▶ **Work to be completed**: Reproduce, word for word, the lines in the material below starting with the one that has "right knee: (411, 215)" and going on through the one that has "left back paw: (255, 329)". Leave out all pictures.

.....

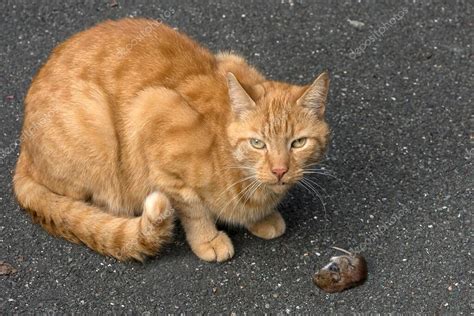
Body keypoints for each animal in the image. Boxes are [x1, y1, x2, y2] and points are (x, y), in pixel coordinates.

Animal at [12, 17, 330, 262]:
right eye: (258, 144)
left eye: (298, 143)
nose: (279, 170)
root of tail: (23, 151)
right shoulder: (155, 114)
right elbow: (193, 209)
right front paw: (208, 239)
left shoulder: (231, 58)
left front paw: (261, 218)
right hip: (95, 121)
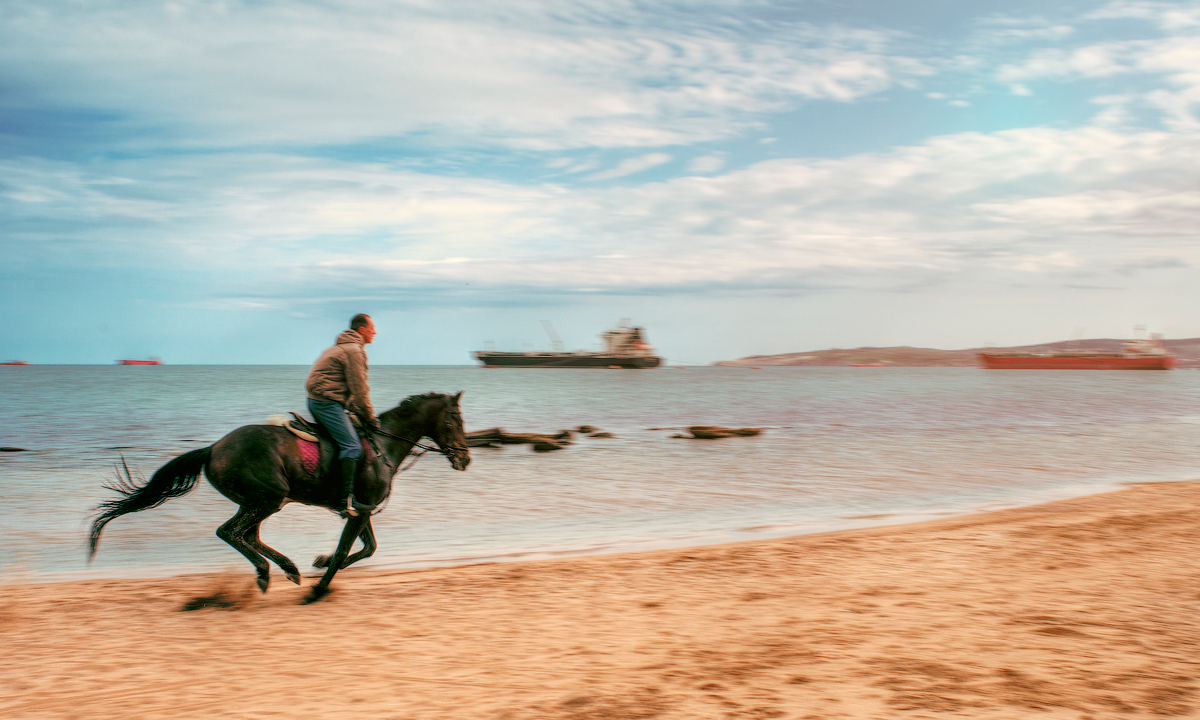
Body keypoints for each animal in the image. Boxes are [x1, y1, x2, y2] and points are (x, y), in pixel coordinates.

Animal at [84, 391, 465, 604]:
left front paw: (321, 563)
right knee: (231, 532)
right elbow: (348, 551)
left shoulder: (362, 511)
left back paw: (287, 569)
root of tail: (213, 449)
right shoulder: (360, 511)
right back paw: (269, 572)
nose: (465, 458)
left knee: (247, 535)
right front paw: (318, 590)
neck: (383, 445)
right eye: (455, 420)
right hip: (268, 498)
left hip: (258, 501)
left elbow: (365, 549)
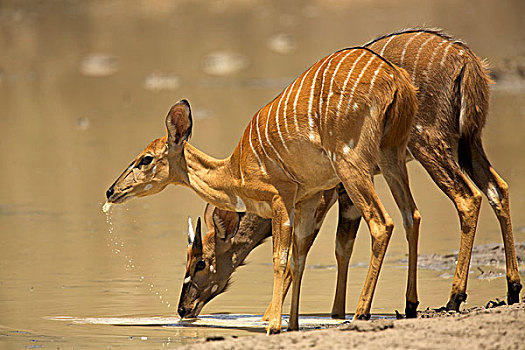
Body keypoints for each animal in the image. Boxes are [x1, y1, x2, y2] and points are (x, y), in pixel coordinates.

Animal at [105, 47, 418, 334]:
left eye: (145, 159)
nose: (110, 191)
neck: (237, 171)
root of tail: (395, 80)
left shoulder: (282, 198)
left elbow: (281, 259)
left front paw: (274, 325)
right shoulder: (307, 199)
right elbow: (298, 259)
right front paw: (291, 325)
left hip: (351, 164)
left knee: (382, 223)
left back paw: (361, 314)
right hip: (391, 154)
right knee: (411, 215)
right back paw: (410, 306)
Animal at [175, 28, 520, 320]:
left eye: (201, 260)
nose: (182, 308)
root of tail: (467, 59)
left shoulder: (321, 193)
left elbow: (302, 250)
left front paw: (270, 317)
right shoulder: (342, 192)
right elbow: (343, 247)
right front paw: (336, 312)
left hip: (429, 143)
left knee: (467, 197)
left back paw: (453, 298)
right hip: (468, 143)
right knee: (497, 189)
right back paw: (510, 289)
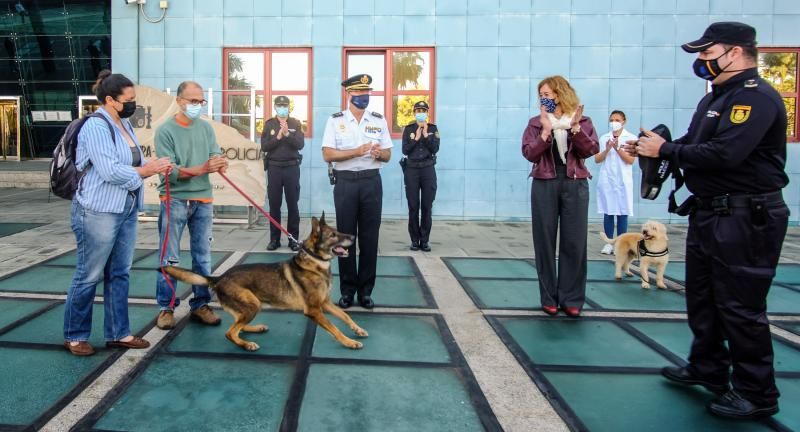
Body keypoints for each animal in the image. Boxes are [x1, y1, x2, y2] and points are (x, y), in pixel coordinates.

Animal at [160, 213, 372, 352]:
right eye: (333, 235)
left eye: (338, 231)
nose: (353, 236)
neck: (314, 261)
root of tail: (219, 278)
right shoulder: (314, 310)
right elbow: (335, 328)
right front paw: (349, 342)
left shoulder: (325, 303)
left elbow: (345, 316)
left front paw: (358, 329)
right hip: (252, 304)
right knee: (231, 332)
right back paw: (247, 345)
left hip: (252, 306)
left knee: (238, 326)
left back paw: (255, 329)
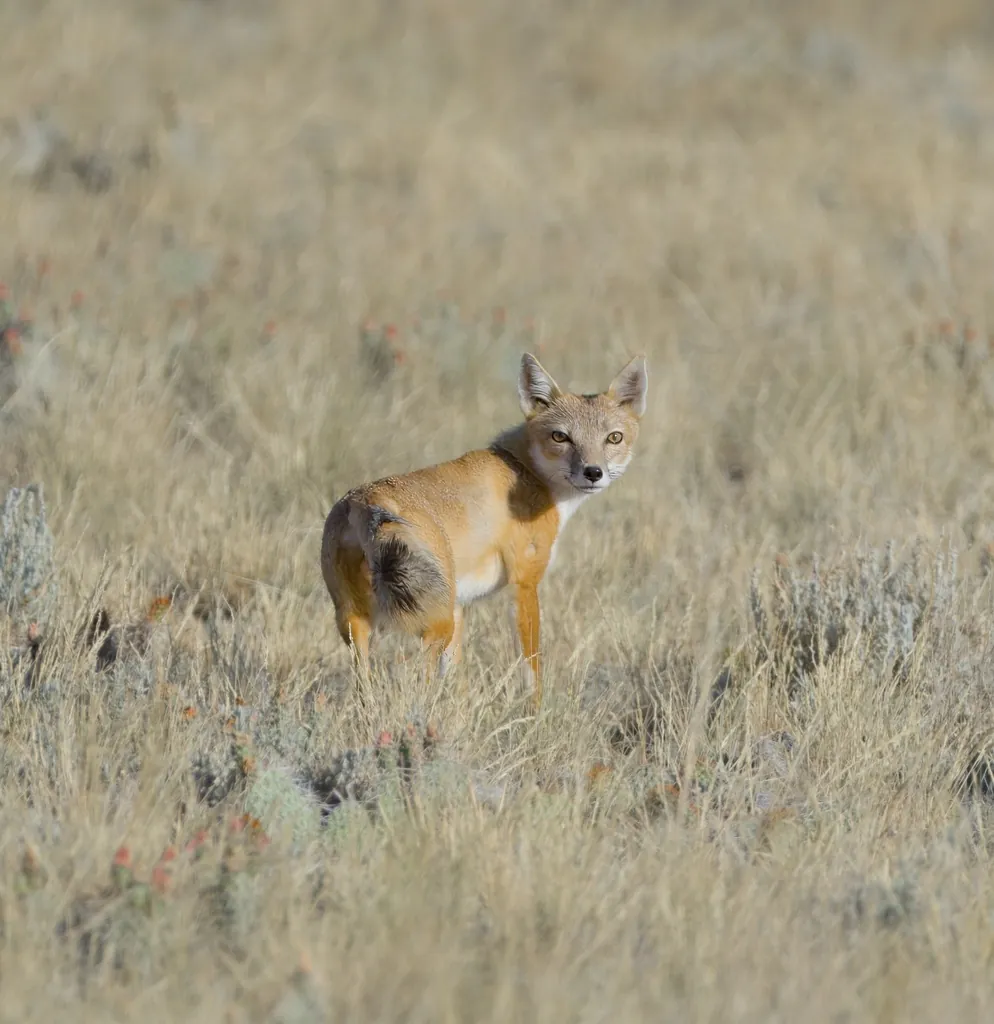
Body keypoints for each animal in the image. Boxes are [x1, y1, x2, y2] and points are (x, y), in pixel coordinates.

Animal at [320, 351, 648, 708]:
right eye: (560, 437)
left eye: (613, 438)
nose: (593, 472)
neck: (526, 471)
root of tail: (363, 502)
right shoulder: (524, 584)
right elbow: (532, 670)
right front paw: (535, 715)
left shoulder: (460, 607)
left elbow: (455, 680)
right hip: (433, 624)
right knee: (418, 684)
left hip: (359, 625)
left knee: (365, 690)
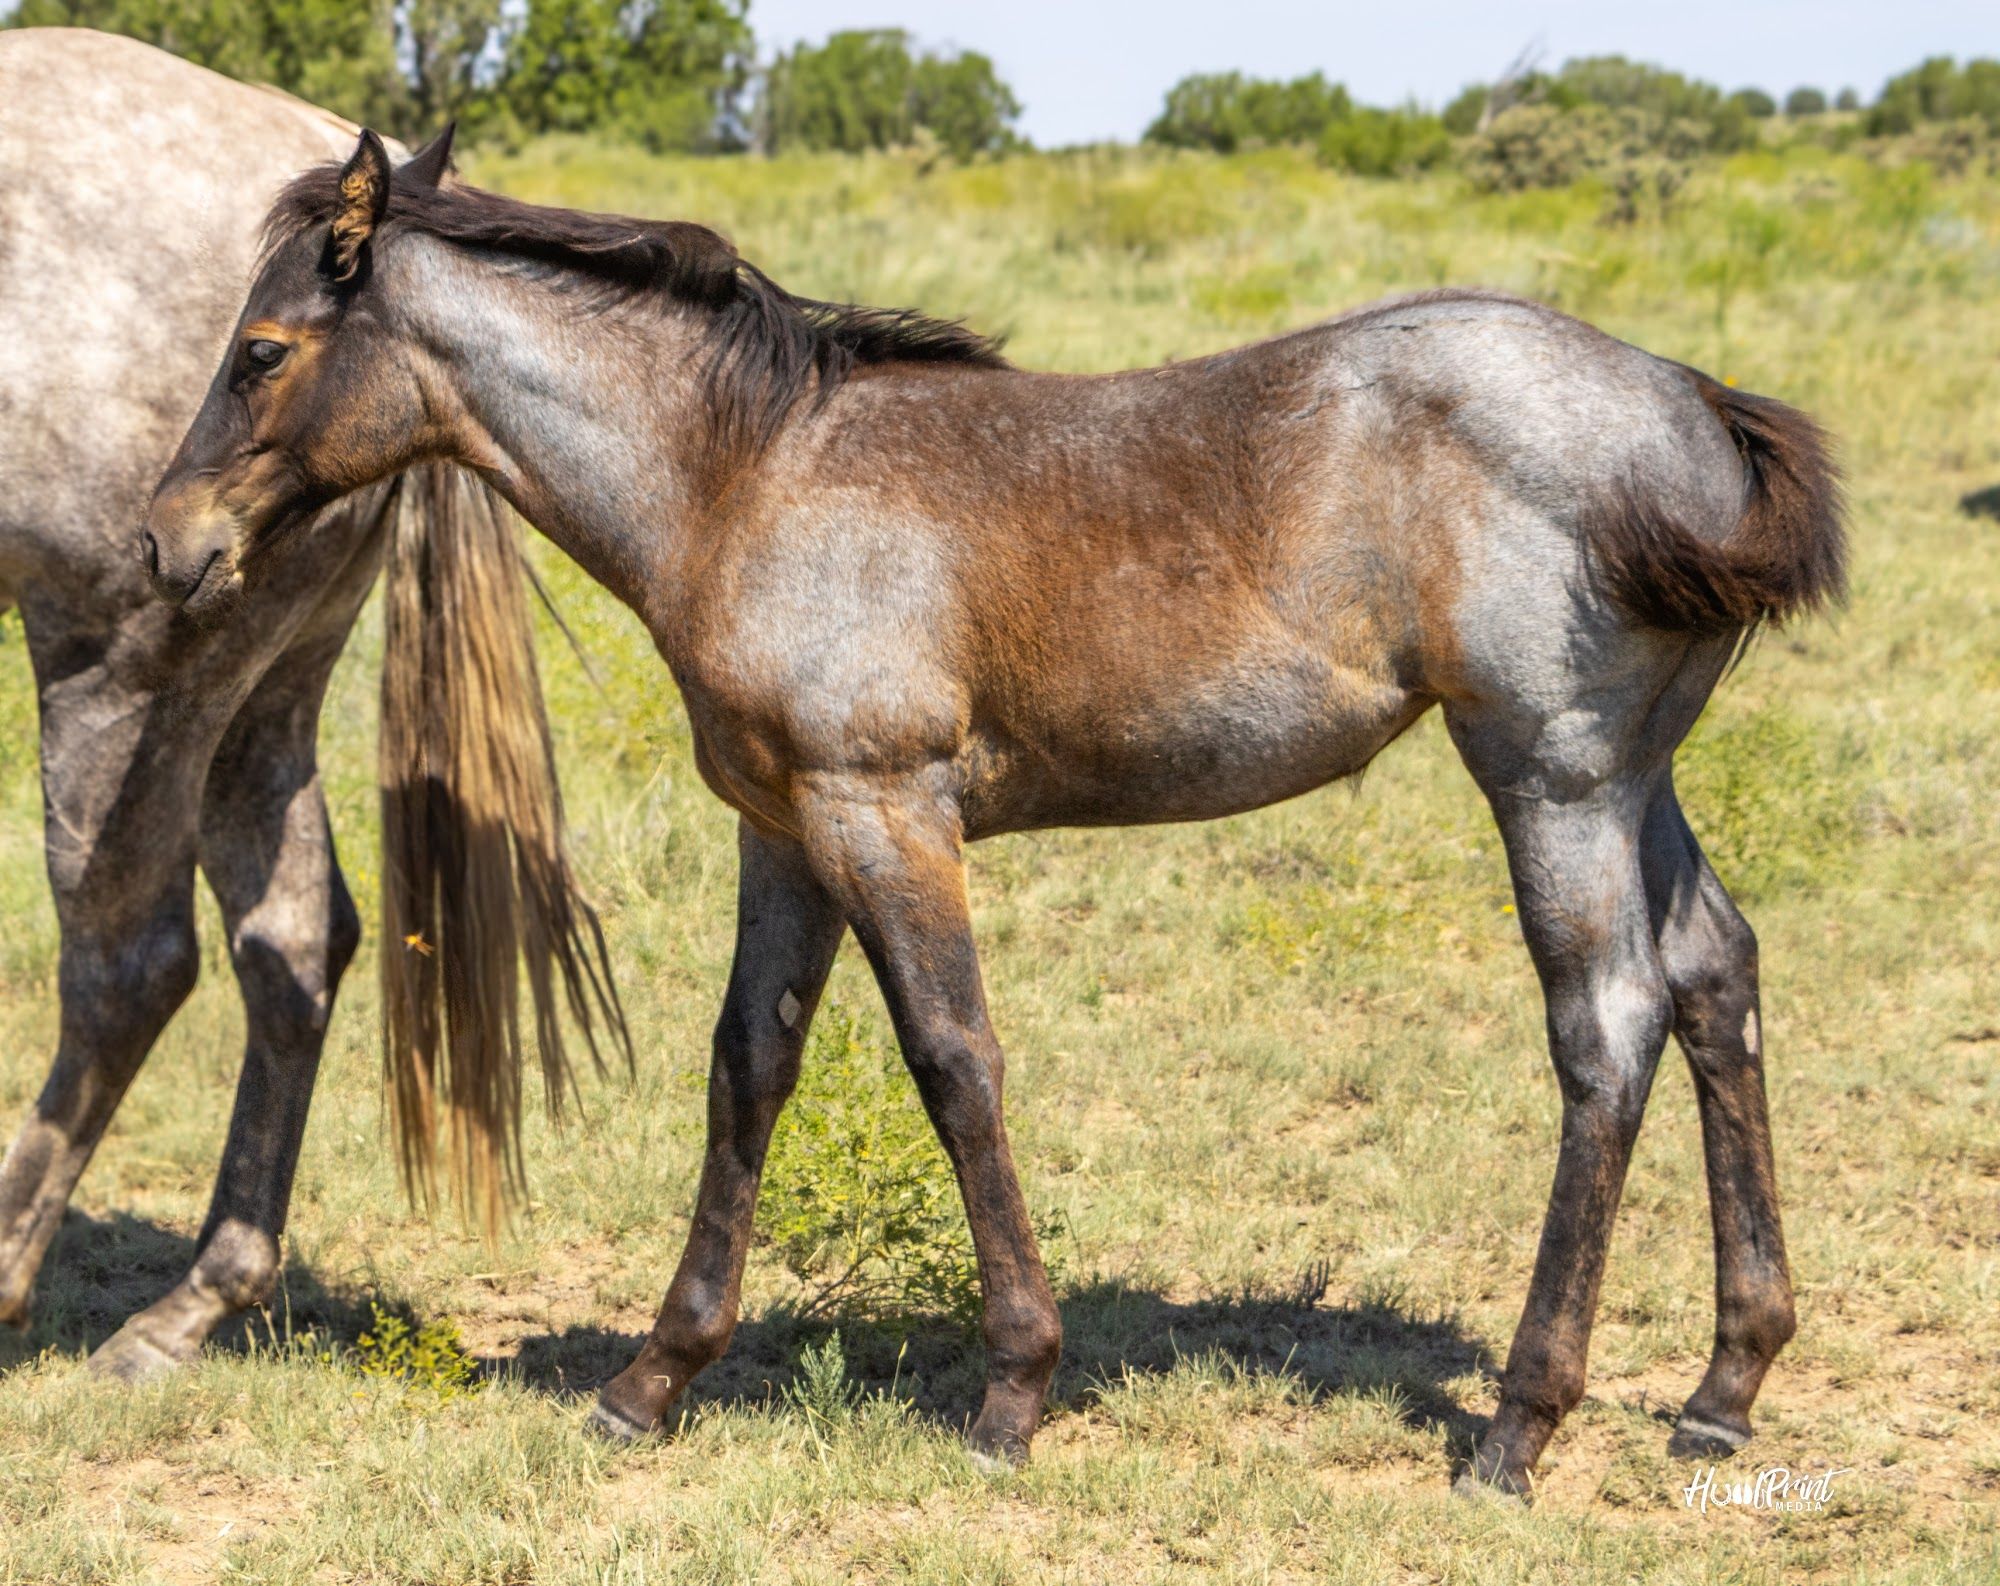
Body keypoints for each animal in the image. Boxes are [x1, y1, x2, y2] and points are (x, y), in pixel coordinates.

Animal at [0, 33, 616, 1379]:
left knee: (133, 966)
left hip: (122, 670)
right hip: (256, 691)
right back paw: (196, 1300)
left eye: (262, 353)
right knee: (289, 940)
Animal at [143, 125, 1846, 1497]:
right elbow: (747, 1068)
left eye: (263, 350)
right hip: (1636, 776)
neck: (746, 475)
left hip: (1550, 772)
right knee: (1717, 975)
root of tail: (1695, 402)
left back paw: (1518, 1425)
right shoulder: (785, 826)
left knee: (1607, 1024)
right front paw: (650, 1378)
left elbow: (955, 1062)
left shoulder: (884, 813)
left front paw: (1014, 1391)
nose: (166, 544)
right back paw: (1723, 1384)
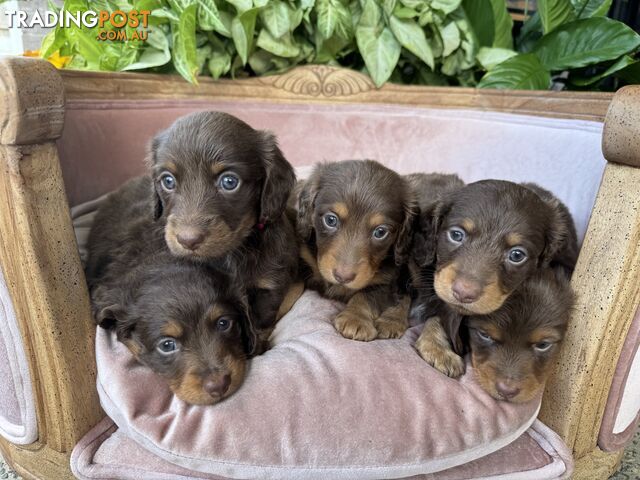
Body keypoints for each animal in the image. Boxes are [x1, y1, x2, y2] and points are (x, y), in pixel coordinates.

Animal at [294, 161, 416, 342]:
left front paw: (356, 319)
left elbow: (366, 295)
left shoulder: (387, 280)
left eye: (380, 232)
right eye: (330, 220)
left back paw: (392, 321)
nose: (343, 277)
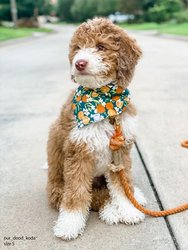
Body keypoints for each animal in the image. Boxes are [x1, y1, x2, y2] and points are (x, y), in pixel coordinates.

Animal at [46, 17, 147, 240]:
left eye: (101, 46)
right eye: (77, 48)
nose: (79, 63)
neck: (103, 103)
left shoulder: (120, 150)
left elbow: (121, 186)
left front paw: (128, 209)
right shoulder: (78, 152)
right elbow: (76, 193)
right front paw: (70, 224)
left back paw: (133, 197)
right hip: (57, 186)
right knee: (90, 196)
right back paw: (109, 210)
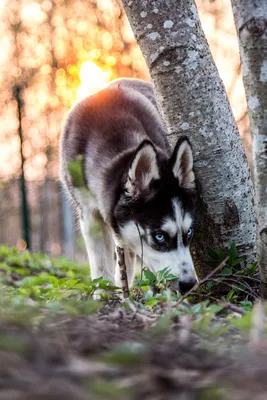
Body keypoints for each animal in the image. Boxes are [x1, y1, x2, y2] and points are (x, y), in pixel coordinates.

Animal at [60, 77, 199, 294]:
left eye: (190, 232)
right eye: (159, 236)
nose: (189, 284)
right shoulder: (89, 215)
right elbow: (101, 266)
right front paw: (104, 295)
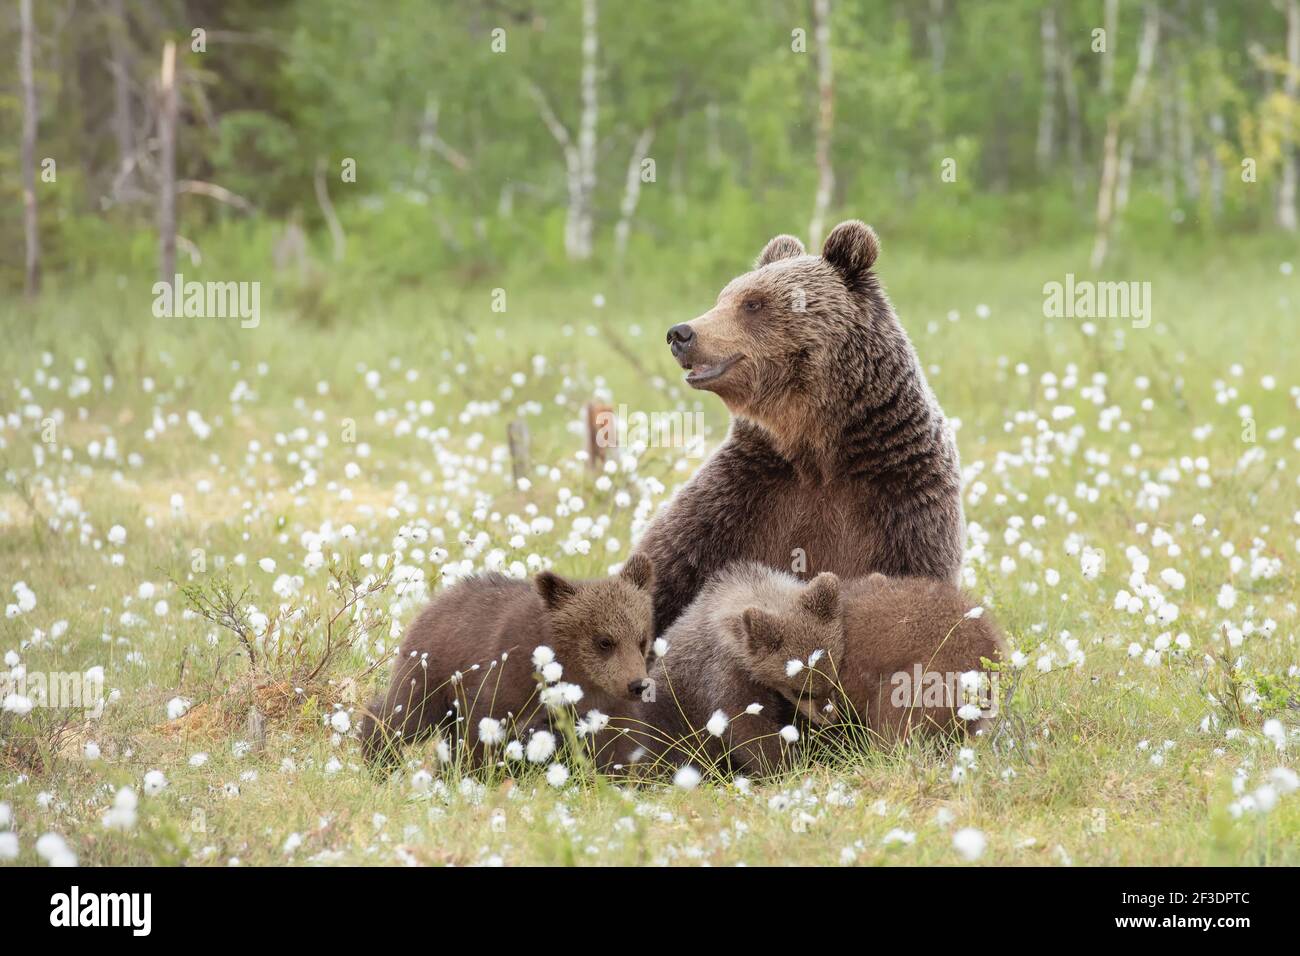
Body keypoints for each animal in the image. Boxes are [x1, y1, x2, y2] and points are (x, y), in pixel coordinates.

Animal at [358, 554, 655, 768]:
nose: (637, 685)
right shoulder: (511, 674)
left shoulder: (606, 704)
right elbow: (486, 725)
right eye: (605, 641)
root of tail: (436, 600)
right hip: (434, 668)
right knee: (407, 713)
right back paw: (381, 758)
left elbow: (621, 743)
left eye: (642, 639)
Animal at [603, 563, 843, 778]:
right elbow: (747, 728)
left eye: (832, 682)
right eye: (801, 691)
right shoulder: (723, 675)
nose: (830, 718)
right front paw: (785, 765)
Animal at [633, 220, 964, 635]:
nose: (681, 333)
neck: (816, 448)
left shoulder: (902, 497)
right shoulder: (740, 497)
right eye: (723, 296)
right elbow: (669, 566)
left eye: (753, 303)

.....

▶ **Answer section**:
right knee: (411, 215)
right back paw: (410, 306)
Animal at [175, 28, 520, 320]:
left eye: (201, 260)
nose: (182, 308)
root of tail: (467, 59)
left shoulder: (321, 193)
left elbow: (302, 250)
left front paw: (270, 317)
right shoulder: (342, 192)
right elbow: (343, 247)
right front paw: (336, 312)
left hip: (429, 143)
left knee: (467, 197)
left back paw: (453, 298)
right hip: (468, 143)
right knee: (497, 189)
right back paw: (510, 289)
Body keypoints for each animal in the image. Boxes are [x1, y1, x2, y2] and points are (x, y), in pixel coordinates.

Animal at [160, 213, 372, 352]:
right eye: (333, 235)
left eye: (338, 231)
nose: (353, 236)
neck: (314, 261)
root of tail: (219, 278)
right shoulder: (314, 310)
right elbow: (335, 328)
right front paw: (349, 342)
left shoulder: (325, 303)
left elbow: (345, 316)
left front paw: (358, 329)
right hip: (252, 304)
right knee: (231, 332)
right back paw: (247, 345)
left hip: (252, 306)
left knee: (238, 326)
left back paw: (255, 329)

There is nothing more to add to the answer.